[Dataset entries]
====================

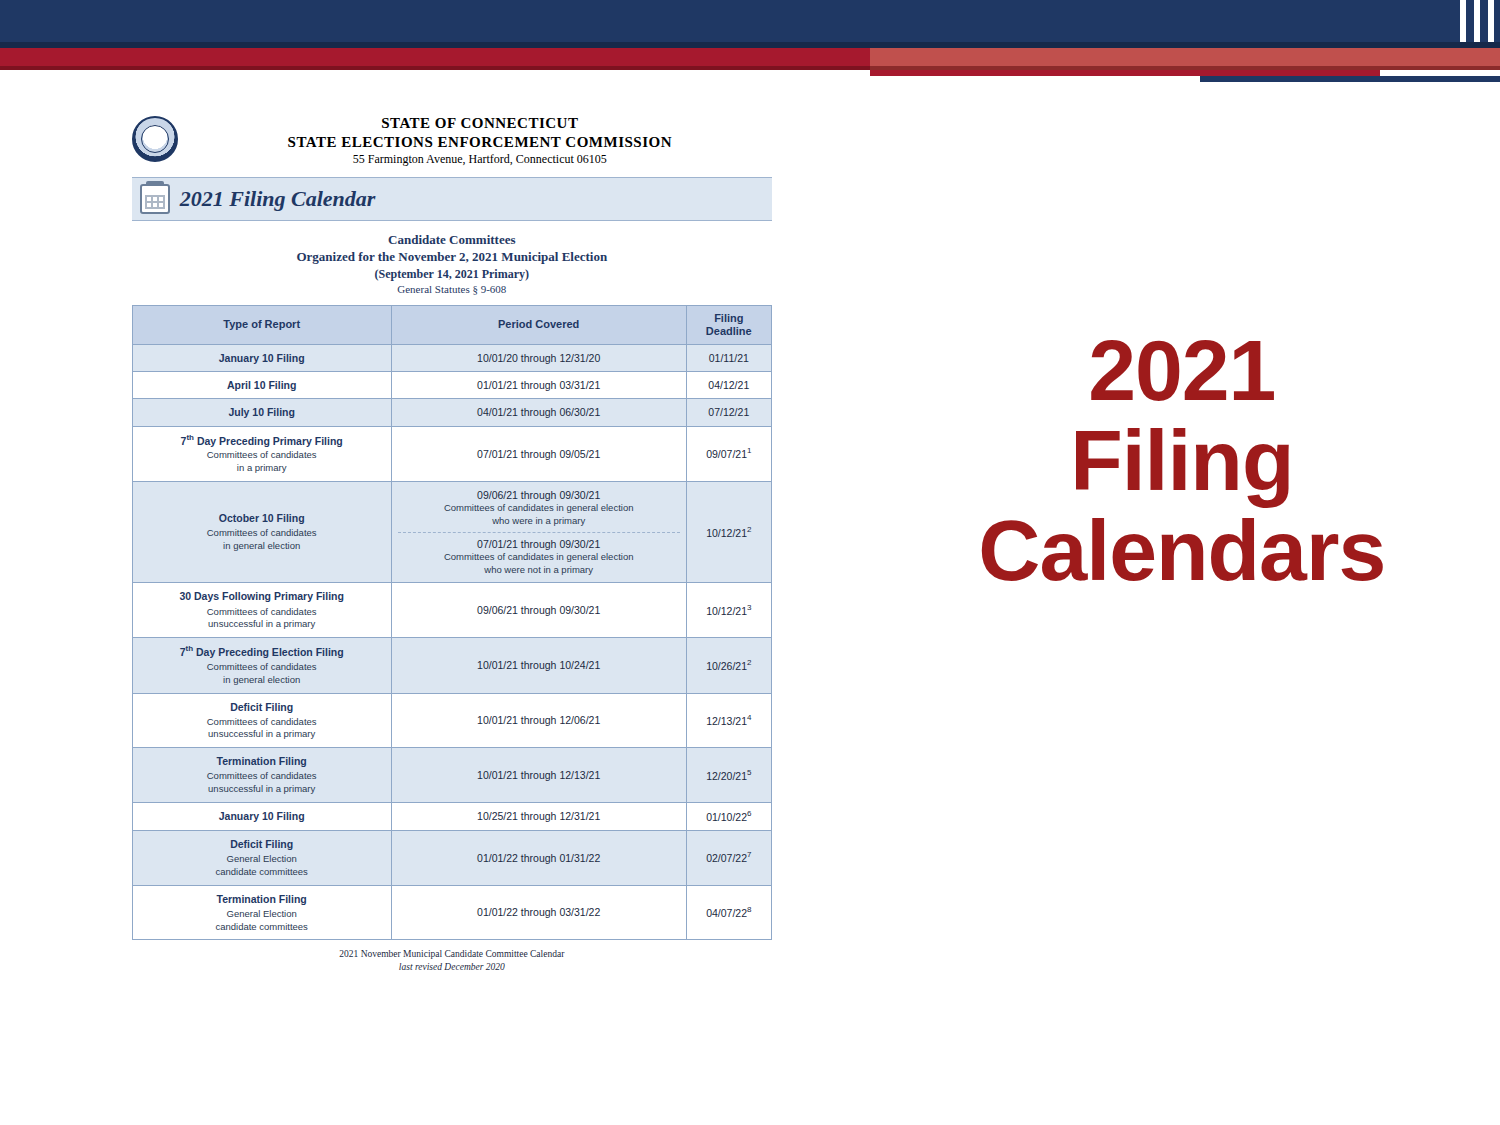STATE OF CONNECTICUT
STATE ELECTIONS ENFORCEMENT COMMISSION
55 Farmington Avenue, Hartford, Connecticut 06105
2021 Filing Calendar
Candidate Committees
Organized for the November 2, 2021 Municipal Election
(September 14, 2021 Primary)
General Statutes § 9-608
| Type of Report | Period Covered | Filing Deadline |
| --- | --- | --- |
| January 10 Filing | 10/01/20 through 12/31/20 | 01/11/21 |
| April 10 Filing | 01/01/21 through 03/31/21 | 04/12/21 |
| July 10 Filing | 04/01/21 through 06/30/21 | 07/12/21 |
| 7 th Day Preceding Primary Filing Committees of candidates in a primary | 07/01/21 through 09/05/21 | 09/07/21 1 |
| October 10 Filing Committees of candidates in general election | 09/06/21 through 09/30/21 Committees of candidates in general election who were in a primary 07/01/21 through 09/30/21 Committees of candidates in general election who were not in a primary | 10/12/21 2 |
| 30 Days Following Primary Filing Committees of candidates unsuccessful in a primary | 09/06/21 through 09/30/21 | 10/12/21 3 |
| 7 th Day Preceding Election Filing Committees of candidates in general election | 10/01/21 through 10/24/21 | 10/26/21 2 |
| Deficit Filing Committees of candidates unsuccessful in a primary | 10/01/21 through 12/06/21 | 12/13/21 4 |
| Termination Filing Committees of candidates unsuccessful in a primary | 10/01/21 through 12/13/21 | 12/20/21 5 |
| January 10 Filing | 10/25/21 through 12/31/21 | 01/10/22 6 |
| Deficit Filing General Election candidate committees | 01/01/22 through 01/31/22 | 02/07/22 7 |
| Termination Filing General Election candidate committees | 01/01/22 through 03/31/22 | 04/07/22 8 |
2021 November Municipal Candidate Committee Calendar
last revised December 2020
2021
Filing
Calendars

====================

### Instructions to follow
Exactly and only the lines from the top of the records down to the line containing "10/26/21 2 |" should be transcribed, please, without the pictures.

### Response
STATE OF CONNECTICUT
STATE ELECTIONS ENFORCEMENT COMMISSION
55 Farmington Avenue, Hartford, Connecticut 06105
2021 Filing Calendar
Candidate Committees
Organized for the November 2, 2021 Municipal Election
(September 14, 2021 Primary)
General Statutes § 9-608
| Type of Report | Period Covered | Filing Deadline |
| --- | --- | --- |
| January 10 Filing | 10/01/20 through 12/31/20 | 01/11/21 |
| April 10 Filing | 01/01/21 through 03/31/21 | 04/12/21 |
| July 10 Filing | 04/01/21 through 06/30/21 | 07/12/21 |
| 7 th Day Preceding Primary Filing Committees of candidates in a primary | 07/01/21 through 09/05/21 | 09/07/21 1 |
| October 10 Filing Committees of candidates in general election | 09/06/21 through 09/30/21 Committees of candidates in general election who were in a primary 07/01/21 through 09/30/21 Committees of candidates in general election who were not in a primary | 10/12/21 2 |
| 30 Days Following Primary Filing Committees of candidates unsuccessful in a primary | 09/06/21 through 09/30/21 | 10/12/21 3 |
| 7 th Day Preceding Election Filing Committees of candidates in general election | 10/01/21 through 10/24/21 | 10/26/21 2 |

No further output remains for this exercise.